Background & aims: Little is known about the development of interstitial cells (ICs), yet these cells are important in electrical rhythmicity and neurotransmission in the gastrointestinal tract. This study characterized the development of ICs and the onset of electrical rhythmicity in the murine intestine.

Methods: Antibodies against c-Kit (e.g., the receptor for stem cell factor) were used to label ICs of the small intestines of embryos and neonatal mice. Labels for enteric neuroblasts and smooth muscle cells were used to study neighboring cells. Development was examined also with electron microscopy and electrophysiological techniques.

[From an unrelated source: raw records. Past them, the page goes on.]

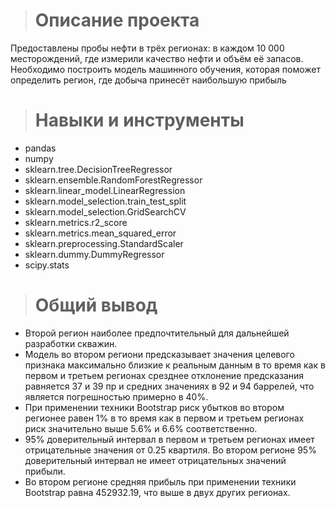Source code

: > # Описание проекта
Предоставлены пробы нефти в трёх регионах: в каждом 10 000 месторождений, где измерили качество нефти и объём её запасов. Необходимо построить модель машинного обучения, которая поможет определить регион, где добыча принесёт наибольшую прибыль
> # Навыки и инструменты
- pandas
- numpy
- sklearn.tree.DecisionTreeRegressor
- sklearn.ensemble.RandomForestRegressor
- sklearn.linear_model.LinearRegression 
- sklearn.model_selection.train_test_split
- sklearn.model_selection.GridSearchCV
- sklearn.metrics.r2_score
- sklearn.metrics.mean_squared_error
- sklearn.preprocessing.StandardScaler
- sklearn.dummy.DummyRegressor
- scipy.stats
> # Общий вывод
- Второй регион наиболее предпочтительный для дальнейшей разработки скважин.
- Модель во втором региони предсказывает значения целевого признака максимально близкие к реальным данным в то время как в первом и третьем регионах срезднее отклонение предсказания равняется 37 и 39 пр и средних значениях в 92 и 94 баррелей, что является погрешностью примерно в 40%.
- При применении техники Bootstrap риск убытков во втором регионее равен 1% в то время как в первом и третьем регионах риск значительно выше 5.6% и 6.6% соответственно.
- 95% доверительный интервал в первом и третьем регионах имеет отрицательные значения от 0.25 квартиля. Во втором регионе 95% доверительный интервал не имеет отрицательных значений прибыли.
- Во втором регионе средняя прибыль при применении техники Bootstrap равна 452932.19, что выше в двух других регионах.
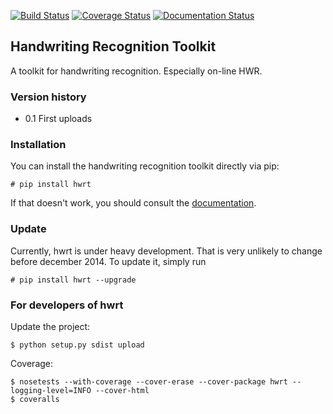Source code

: [![Build Status](https://travis-ci.org/MartinThoma/hwrt.svg?branch=master)](https://travis-ci.org/MartinThoma/hwrt)
[![Coverage Status](https://img.shields.io/coveralls/MartinThoma/hwrt.svg)](https://coveralls.io/r/MartinThoma/hwrt?branch=master)
[![Documentation Status](https://readthedocs.org/projects/hwrt/badge/?version=latest)](https://readthedocs.org/projects/hwrt/?badge=latest)

## Handwriting Recognition Toolkit

A toolkit for handwriting recognition. Especially on-line HWR.

### Version history

* 0.1 First uploads

### Installation

You can install the handwriting recognition toolkit directly via pip:

    # pip install hwrt

If that doesn't work, you should consult the
[documentation](http://hwrt.readthedocs.org/).

### Update

Currently, hwrt is under heavy development. That is very unlikely to change
before december 2014. To update it, simply run

    # pip install hwrt --upgrade


### For developers of hwrt

Update the project:

    $ python setup.py sdist upload

Coverage:

    $ nosetests --with-coverage --cover-erase --cover-package hwrt --logging-level=INFO --cover-html
    $ coveralls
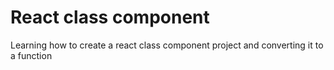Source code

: # React class component

Learning how to create a react class component project and converting it to a function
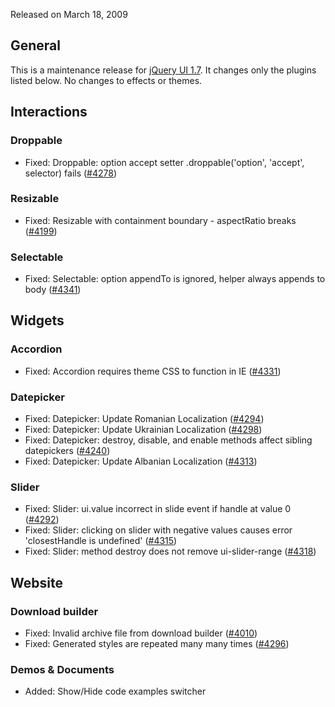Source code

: <script>{
	"title": "jQuery UI 1.7.1 Changelog"
}</script>

Released on March 18, 2009

## General

This is a maintenance release for [jQuery UI 1.7](/changelog/1.7). It changes only the plugins listed below. No changes to effects or themes.

## Interactions

### Droppable

* Fixed: Droppable: option accept setter .droppable('option', 'accept', selector) fails ([#4278](https://bugs.jqueryui.com/ticket/4278))

### Resizable

* Fixed: Resizable with containment boundary - aspectRatio breaks ([#4199](https://bugs.jqueryui.com/ticket/4199))

### Selectable

* Fixed: Selectable: option appendTo is ignored, helper always appends to body ([#4341](https://bugs.jqueryui.com/ticket/4341))

## Widgets

### Accordion

* Fixed: Accordion requires theme CSS to function in IE ([#4331](https://bugs.jqueryui.com/ticket/4331))

### Datepicker

* Fixed: Datepicker: Update Romanian Localization ([#4294](https://bugs.jqueryui.com/ticket/4294))
* Fixed: Datepicker: Update Ukrainian Localization ([#4298](https://bugs.jqueryui.com/ticket/4298))
* Fixed: Datepicker: destroy, disable, and enable methods affect sibling datepickers ([#4240](https://bugs.jqueryui.com/ticket/4240))
* Fixed: Datepicker: Update Albanian Localization ([#4313](https://bugs.jqueryui.com/ticket/4313))

### Slider

* Fixed: Slider: ui.value incorrect in slide event if handle at value 0 ([#4292](https://bugs.jqueryui.com/ticket/4292))
* Fixed: Slider: clicking on slider with negative values causes error 'closestHandle is undefined' ([#4315](https://bugs.jqueryui.com/ticket/4315))
* Fixed: Slider: method destroy does not remove ui-slider-range ([#4318](https://bugs.jqueryui.com/ticket/4318))

## Website

### Download builder

* Fixed: Invalid archive file from download builder ([#4010](https://bugs.jqueryui.com/ticket/4010))
* Fixed: Generated styles are repeated many many times ([#4296](https://bugs.jqueryui.com/ticket/4296))

### Demos & Documents

* Added: Show/Hide code examples switcher

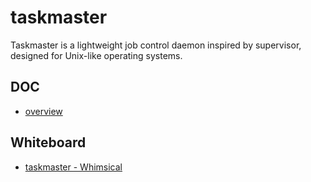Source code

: # taskmaster
Taskmaster is a lightweight job control daemon inspired by supervisor, designed for Unix-like operating systems. 

## DOC
- [overview](Doc/overview.md)

## Whiteboard
- [taskmaster - Whimsical](https://whimsical.com/task-master-29cbvwuy74kdfhD9hngdUt)
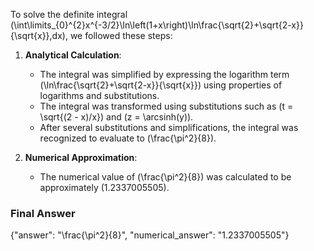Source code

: To solve the definite integral \(\int\limits_{0}^{2}x^{-3/2}\ln\left(1+x\right)\ln\frac{\sqrt{2}+\sqrt{2-x}}{\sqrt{x}}\,dx\), we followed these steps:

1. **Analytical Calculation**:
   - The integral was simplified by expressing the logarithm term \(\ln\frac{\sqrt{2}+\sqrt{2-x}}{\sqrt{x}}\) using properties of logarithms and substitutions.
   - The integral was transformed using substitutions such as \(t = \sqrt{(2 - x)/x}\) and \(z = \arcsinh(y)\).
   - After several substitutions and simplifications, the integral was recognized to evaluate to \(\frac{\pi^2}{8}\).

2. **Numerical Approximation**:
   - The numerical value of \(\frac{\pi^2}{8}\) was calculated to be approximately \(1.2337005505\).

### Final Answer
{"answer": "\\frac{\\pi^2}{8}", "numerical_answer": "1.2337005505"}
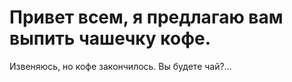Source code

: # Привет всем, я предлагаю вам выпить чашечку кофе.
Извеняюсь, но кофе закончилось. Вы будете чай?...
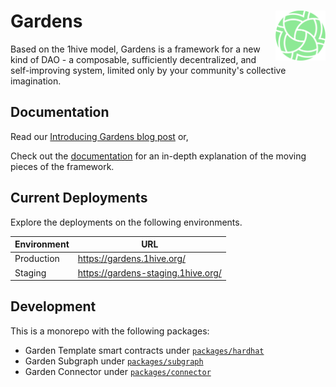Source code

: # Gardens <a href="https://gardens.1hive.org/"><img align="right" src=".github/assets/gardens.svg" height="80px" /></a>

Based on the 1hive model, Gardens is a framework for a new kind of DAO - a composable, sufficiently decentralized, and self-improving system, limited only by your community's collective imagination.

## Documentation

Read our [Introducing Gardens blog post](https://gardens.substack.com/p/introducing-gardens) or,

Check out the [documentation](https://1hive.gitbook.io/gardens/) for an in-depth explanation of the moving pieces of the framework.

## Current Deployments

Explore the deployments on the following environments.

| Environment | URL |
| ------------- | ------------- |
| Production | https://gardens.1hive.org/ |
| Staging | https://gardens-staging.1hive.org/ |

## Development

This is a monorepo with the following packages:

- Garden Template smart contracts under [`packages/hardhat`](https://github.com/1Hive/gardens/tree/master/packages/hardhat)
- Garden Subgraph under [`packages/subgraph`](https://github.com/1Hive/gardens/tree/master/packages/subgraph)
- Garden Connector under [`packages/connector`](https://github.com/1Hive/gardens/tree/master/packages/connector)
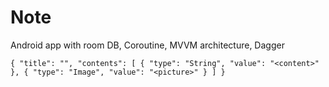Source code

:# Note

Android app with room DB, Coroutine, MVVM architecture, Dagger

`{
  "title": "",
  "contents": [
    {
      "type": "String",
      "value": "<content>"
    },
    {
      "type": "Image",
      "value": "<picture>"
    }
  ]
}`
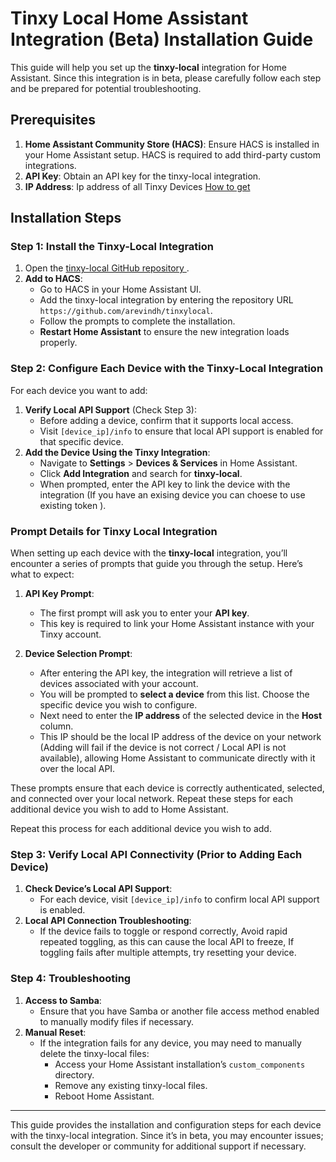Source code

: 
# Tinxy Local Home Assistant Integration (Beta) Installation Guide

This guide will help you set up the **tinxy-local** integration for Home Assistant. Since this integration is in beta, please carefully follow each step and be prepared for potential troubleshooting.

## Prerequisites

1. **Home Assistant Community Store (HACS)**: Ensure HACS is installed in your Home Assistant setup. HACS is required to add third-party custom integrations.
2. **API Key**: Obtain an API key for the tinxy-local integration.
3. **IP Address**: Ip address of all Tinxy Devices [How to get](discover.md)

## Installation Steps

### Step 1: Install the Tinxy-Local Integration

1. Open the [ tinxy-local GitHub repository ](https://github.com/arevindh/tinxylocal).
2. **Add to HACS**:
   - Go to HACS in your Home Assistant UI.
   - Add the tinxy-local integration by entering the repository URL `https://github.com/arevindh/tinxylocal`.
   - Follow the prompts to complete the installation.
   - **Restart Home Assistant** to ensure the new integration loads properly.

### Step 2: Configure Each Device with the Tinxy-Local Integration

For each device you want to add:

1. **Verify Local API Support** (Check Step 3):
   - Before adding a device, confirm that it supports local access.
   - Visit `[device_ip]/info` to ensure that local API support is enabled for that specific device.
2. **Add the Device Using the Tinxy Integration**:
   - Navigate to **Settings** > **Devices & Services** in Home Assistant.
   - Click **Add Integration** and search for **tinxy-local**.
   - When prompted, enter the API key to link the device with the integration (If you have an exising device you can choese to use existing token ).

### Prompt Details for Tinxy Local Integration

When setting up each device with the **tinxy-local** integration, you’ll encounter a series of prompts that guide you through the setup. Here’s what to expect:

1. **API Key Prompt**:
   - The first prompt will ask you to enter your **API key**.
   - This key is required to link your Home Assistant instance with your Tinxy account.
   
2. **Device Selection Prompt**:
   - After entering the API key, the integration will retrieve a list of devices associated with your account.
   - You will be prompted to **select a device** from this list. Choose the specific device you wish to configure.
   - Next need to enter the **IP address** of the selected device in the **Host** column.
   - This IP should be the local IP address of the device on your network (Adding will fail if the device is not correct / Local API is not available), allowing Home Assistant to communicate directly with it over the local API.

These prompts ensure that each device is correctly authenticated, selected, and connected over your local network. Repeat these steps for each additional device you wish to add to Home Assistant.

Repeat this process for each additional device you wish to add.

### Step 3: Verify Local API Connectivity (Prior to Adding Each Device)

1. **Check Device’s Local API Support**:
   - For each device, visit `[device_ip]/info` to confirm local API support is enabled.
2. **Local API Connection Troubleshooting**:
   - If the device fails to toggle or respond correctly, Avoid rapid repeated toggling, as this can cause the local API to freeze, If toggling fails after multiple attempts, try resetting your device.


### Step 4: Troubleshooting

1. **Access to Samba**:
   - Ensure that you have Samba or another file access method enabled to manually modify files if necessary.
2. **Manual Reset**:
   - If the integration fails for any device, you may need to manually delete the tinxy-local files:
     - Access your Home Assistant installation’s `custom_components` directory.
     - Remove any existing tinxy-local files.
     - Reboot Home Assistant.

---

This guide provides the installation and configuration steps for each device with the tinxy-local integration. Since it’s in beta, you may encounter issues; consult the developer or community for additional support if necessary.
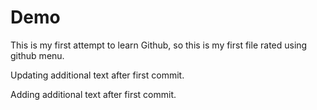 # Demo

This is my first attempt to learn Github, so this is my first file rated using github menu.

Updating additional text after first commit.

Adding additional text after first commit.
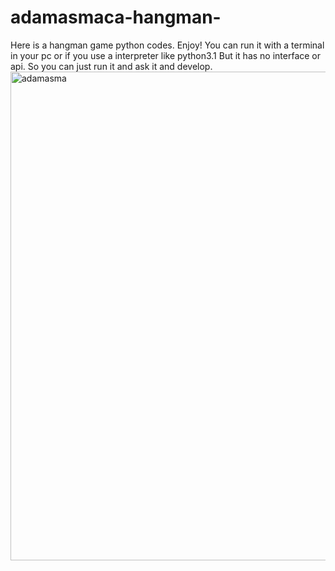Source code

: # adamasmaca-hangman-
Here is a hangman game python codes. Enjoy!
You can run it with a terminal in your pc or if you use a interpreter like python3.1
But it has no interface or api. 
So you can just run it and ask it and develop.
<img width="782" alt="adamasma" src="https://user-images.githubusercontent.com/121817506/226068307-b7884c88-2d25-427f-a93d-5641fdf0e1c8.png">
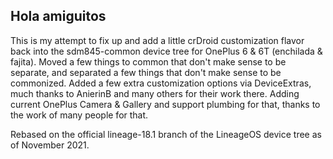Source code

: ## Hola amiguitos

This is my attempt to fix up and add a little crDroid customization flavor back into the sdm845-common device tree for OnePlus 6 & 6T (enchilada & fajita).
Moved a few things to common that don't make sense to be separate, and separated a few things that don't make sense to be commonized.
Added a few extra customization options via DeviceExtras, much thanks to AnierinB and many others for their work there.
Adding current OnePlus Camera & Gallery and support plumbing for that, thanks to the work of many people for that.

Rebased on the official lineage-18.1 branch of the LineageOS device tree as of November 2021.
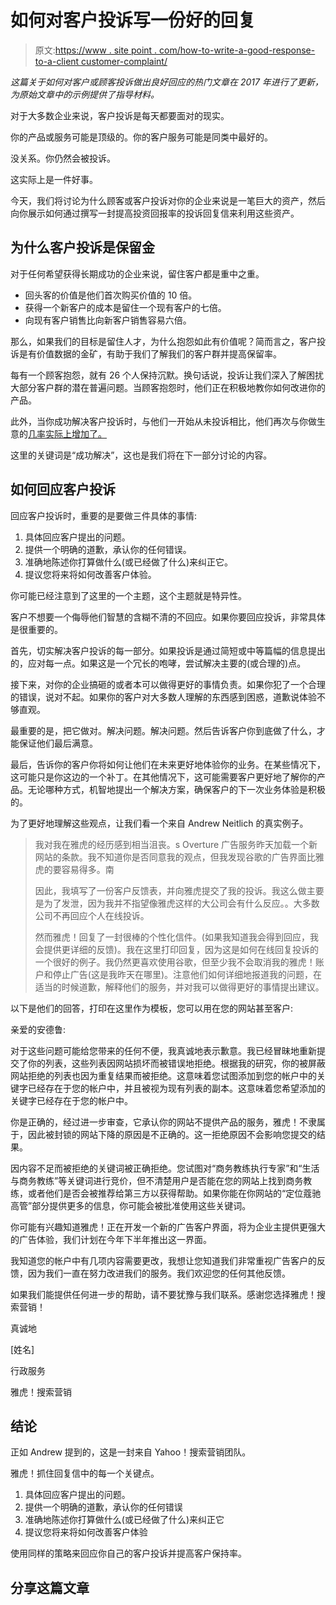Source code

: # 如何对客户投诉写一份好的回复

> 原文:[https://www . site point . com/how-to-write-a-good-response-to-a-client customer-complaint/](https://www.sitepoint.com/how-to-write-a-good-response-to-a-clientcustomer-complaint/)

*这篇关于如何对客户或顾客投诉做出良好回应的热门文章在 2017 年进行了更新，为原始文章中的示例提供了指导材料。*

对于大多数企业来说，客户投诉是每天都要面对的现实。

你的产品或服务可能是顶级的。你的客户服务可能是同类中最好的。

没关系。你仍然会被投诉。

这实际上是一件好事。

今天，我们将讨论为什么顾客或客户投诉对你的企业来说是一笔巨大的资产，然后向你展示如何通过撰写一封提高投资回报率的投诉回复信来利用这些资产。

## 为什么客户投诉是保留金

对于任何希望获得长期成功的企业来说，留住客户都是重中之重。

*   回头客的价值是他们首次购买价值的 10 倍。
*   获得一个新客户的成本是留住一个现有客户的七倍。
*   向现有客户销售比向新客户销售容易六倍。

那么，如果我们的目标是留住人才，为什么抱怨如此有价值呢？简而言之，客户投诉是有价值数据的金矿，有助于我们了解我们的客户群并提高保留率。

每有一个顾客抱怨，就有 26 个人保持沉默。换句话说，投诉让我们深入了解困扰大部分客户群的潜在普遍问题。当顾客抱怨时，他们正在积极地教你如何改进你的产品。

此外，当你成功解决客户投诉时，与他们一开始从未投诉相比，他们再次与你做生意的[几率实际上增加了。](https://www.helpscout.net/75-customer-service-facts-quotes-statistics/)

这里的关键词是“成功解决”，这也是我们将在下一部分讨论的内容。

## 如何回应客户投诉

回应客户投诉时，重要的是要做三件具体的事情:

1.  具体回应客户提出的问题。
2.  提供一个明确的道歉，承认你的任何错误。
3.  准确地陈述你打算做什么(或已经做了什么)来纠正它。
4.  提议您将来将如何改善客户体验。

你可能已经注意到了这里的一个主题，这个主题就是特异性。

客户不想要一个侮辱他们智慧的含糊不清的不回应。如果你要回应投诉，非常具体是很重要的。

首先，切实解决客户投诉的每一部分。如果投诉是通过简短或中等篇幅的信息提出的，应对每一点。如果这是一个冗长的咆哮，尝试解决主要的(或合理的)点。

接下来，对你的企业搞砸的或者本可以做得更好的事情负责。如果你犯了一个合理的错误，说对不起。如果你的客户对大多数人理解的东西感到困惑，道歉说体验不够直观。

最重要的是，把它做对。解决问题。解决问题。然后告诉客户你到底做了什么，才能保证他们最后满意。

最后，告诉你的客户你将如何让他们在未来更好地体验你的业务。在某些情况下，这可能只是你这边的一个补丁。在其他情况下，这可能需要客户更好地了解你的产品。无论哪种方式，机智地提出一个解决方案，确保客户的下一次业务体验是积极的。

为了更好地理解这些观点，让我们看一个来自 Andrew Neitlich 的真实例子。

> 我对我在雅虎的经历感到相当沮丧。s Overture 广告服务昨天加载一个新网站的条款。我不知道你是否同意我的观点，但我发现谷歌的广告界面比雅虎的要容易得多。南
> 
> 因此，我填写了一份客户反馈表，并向雅虎提交了我的投诉。我这么做主要是为了发泄，因为我并不指望像雅虎这样的大公司会有什么反应。。大多数公司不再回应个人在线投诉。
> 
> 然而雅虎！回复了一封很棒的个性化信件。(如果我知道我会得到回应，我会提供更详细的反馈)。我在这里打印回复，因为这是如何在线回复投诉的一个很好的例子。我仍然更喜欢使用谷歌，但至少我不会取消我的雅虎！账户和停止广告(这是我昨天在哪里)。注意他们如何详细地报道我的问题，在适当的时候道歉，解释他们的服务，并对我可以做得更好的事情提出建议。

以下是他们的回答，打印在这里作为模板，您可以用在您的网站甚至客户:

亲爱的安德鲁:

对于这些问题可能给您带来的任何不便，我真诚地表示歉意。我已经冒昧地重新提交了你的列表，这些列表因网站损坏而被错误地拒绝。根据我的研究，你的被屏蔽网站拒绝的列表也因为重复结果而被拒绝。这意味着您试图添加到您的帐户中的关键字已经存在于您的帐户中，并且被视为现有列表的副本。这意味着您希望添加的关键字已经存在于您的帐户中。

你是正确的，经过进一步审查，它承认你的网站不提供产品的服务，雅虎！不隶属于，因此被封锁的网站下降的原因是不正确的。这一拒绝原因不会影响您提交的结果。

因内容不足而被拒绝的关键词被正确拒绝。您试图对“商务教练执行专家”和“生活与商务教练”等关键词进行竞价，但不清楚用户是否能在您的网站上找到商务教练，或者他们是否会被推荐给第三方以获得帮助。如果你能在你网站的“定位蔻驰高管”部分提供更多的信息，你可能会被批准使用这些关键词。

你可能有兴趣知道雅虎！正在开发一个新的广告客户界面，将为企业主提供更强大的广告体验，我们计划在今年下半年推出这一界面。

我知道您的帐户中有几项内容需要更改，我想让您知道我们非常重视广告客户的反馈，因为我们一直在努力改进我们的服务。我们欢迎您的任何其他反馈。

如果我们能提供任何进一步的帮助，请不要犹豫与我们联系。感谢您选择雅虎！搜索营销！

真诚地

[姓名]

行政服务

雅虎！搜索营销

## 结论

正如 Andrew 提到的，这是一封来自 Yahoo！搜索营销团队。

雅虎！抓住回复信中的每一个关键点。

1.  具体回应客户提出的问题。
2.  提供一个明确的道歉，承认你的任何错误
3.  准确地陈述你打算做什么(或已经做了什么)来纠正它
4.  提议您将来将如何改善客户体验

使用同样的策略来回应你自己的客户投诉并提高客户保持率。

## 分享这篇文章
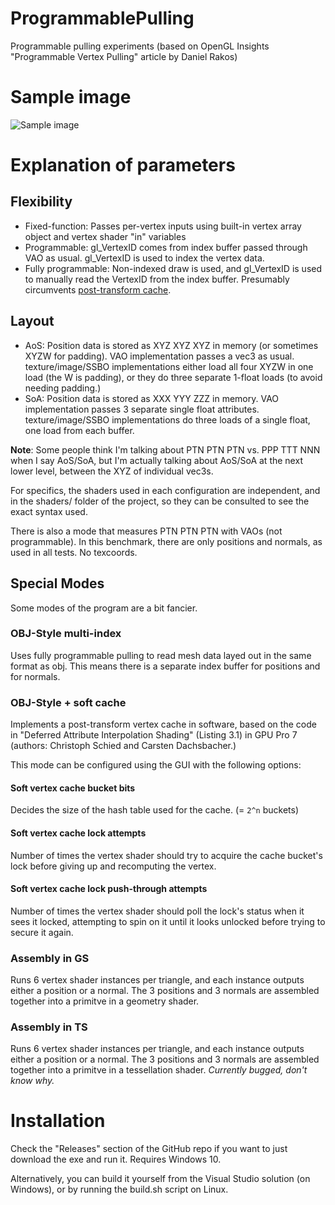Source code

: # ProgrammablePulling
Programmable pulling experiments (based on OpenGL Insights "Programmable Vertex Pulling" article by Daniel Rakos)

# Sample image

![Sample image](http://i.imgur.com/MCfTAny.png)

# Explanation of parameters

## Flexibility

* Fixed-function: Passes per-vertex inputs using built-in vertex array object and vertex shader "in" variables
* Programmable: gl_VertexID comes from index buffer passed through VAO as usual. gl_VertexID is used to index the vertex data.
* Fully programmable: Non-indexed draw is used, and gl_VertexID is used to manually read the VertexID from the index buffer. Presumably circumvents [post-transform cache](https://www.khronos.org/opengl/wiki/Post_Transform_Cache).

## Layout

* AoS: Position data is stored as XYZ XYZ XYZ in memory (or sometimes XYZW for padding). VAO implementation passes a vec3 as usual. texture/image/SSBO implementations either load all four XYZW in one load (the W is padding), or they do three separate 1-float loads (to avoid needing padding.)
* SoA: Position data is stored as XXX YYY ZZZ in memory. VAO implementation passes 3 separate single float attributes. texture/image/SSBO implementations do three loads of a single float, one load from each buffer.

**Note**: Some people think I'm talking about PTN PTN PTN vs. PPP TTT NNN when I say AoS/SoA, but I'm actually talking about AoS/SoA at the next lower level, between the XYZ of individual vec3s.

For specifics, the shaders used in each configuration are independent, and in the shaders/ folder of the project, so they can be consulted to see the exact syntax used.

There is also a mode that measures PTN PTN PTN with VAOs (not programmable). In this benchmark, there are only positions and normals, as used in all tests. No texcoords.

## Special Modes

Some modes of the program are a bit fancier.

### OBJ-Style multi-index

Uses fully programmable pulling to read mesh data layed out in the same format as obj. This means there is a separate index buffer for positions and for normals.

### OBJ-Style + soft cache

Implements a post-transform vertex cache in software, based on the code in "Deferred Attribute Interpolation Shading" (Listing 3.1) in GPU Pro 7 (authors: Christoph Schied and Carsten Dachsbacher.)

This mode can be configured using the GUI with the following options:

#### Soft vertex cache bucket bits

Decides the size of the hash table used for the cache. (= `2^n` buckets)

#### Soft vertex cache lock attempts

Number of times the vertex shader should try to acquire the cache bucket's lock before giving up and recomputing the vertex.

#### Soft vertex cache lock push-through attempts

Number of times the vertex shader should poll the lock's status when it sees it locked, attempting to spin on it until it looks unlocked before trying to secure it again.

### Assembly in GS

Runs 6 vertex shader instances per triangle, and each instance outputs either a position or a normal. The 3 positions and 3 normals are assembled together into a primitve in a geometry shader.

### Assembly in TS

Runs 6 vertex shader instances per triangle, and each instance outputs either a position or a normal. The 3 positions and 3 normals are assembled together into a primitve in a tessellation shader. *Currently bugged, don't know why.*

# Installation

Check the "Releases" section of the GitHub repo if you want to just download the exe and run it. Requires Windows 10.

Alternatively, you can build it yourself from the Visual Studio solution (on Windows), or by running the build.sh script on Linux.
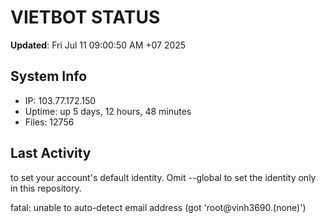 # VIETBOT STATUS
**Updated**: Fri Jul 11 09:00:50 AM +07 2025

## System Info
- IP: 103.77.172.150
- Uptime: up 5 days, 12 hours, 48 minutes
- Files: 12756

## Last Activity

to set your account's default identity.
Omit --global to set the identity only in this repository.

fatal: unable to auto-detect email address (got 'root@vinh3690.(none)')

Results: c-Kit-like immunoreactivity (c-Kit-LI) was detected in gastrointestinal tissues at embryonic day 12.5. Labeled cells were distributed along the outer perimeter of the intestine and had morphological features of neither smooth muscle cells nor ICs. Cells with c-Kit-LI were nonneural and seemed to be common precursors for longitudinal muscle cells and ICs of the myenteric plexus region (IC-MY). Longitudinal muscle cells lost c-Kit by E18, whereas IC-MY continued c-Kit expression into adulthood. Electrical rhythmicity developed after IC-MY, and longitudinal muscle cells became separate entities. ICs in the deep muscular plexus region developed after birth.

Conclusions: ICs have a nonneural origin. Common precursors yield IC-MY and longitudinal muscle cells. Development of IC-MY correlates with the initiation of electrical rhythmicity.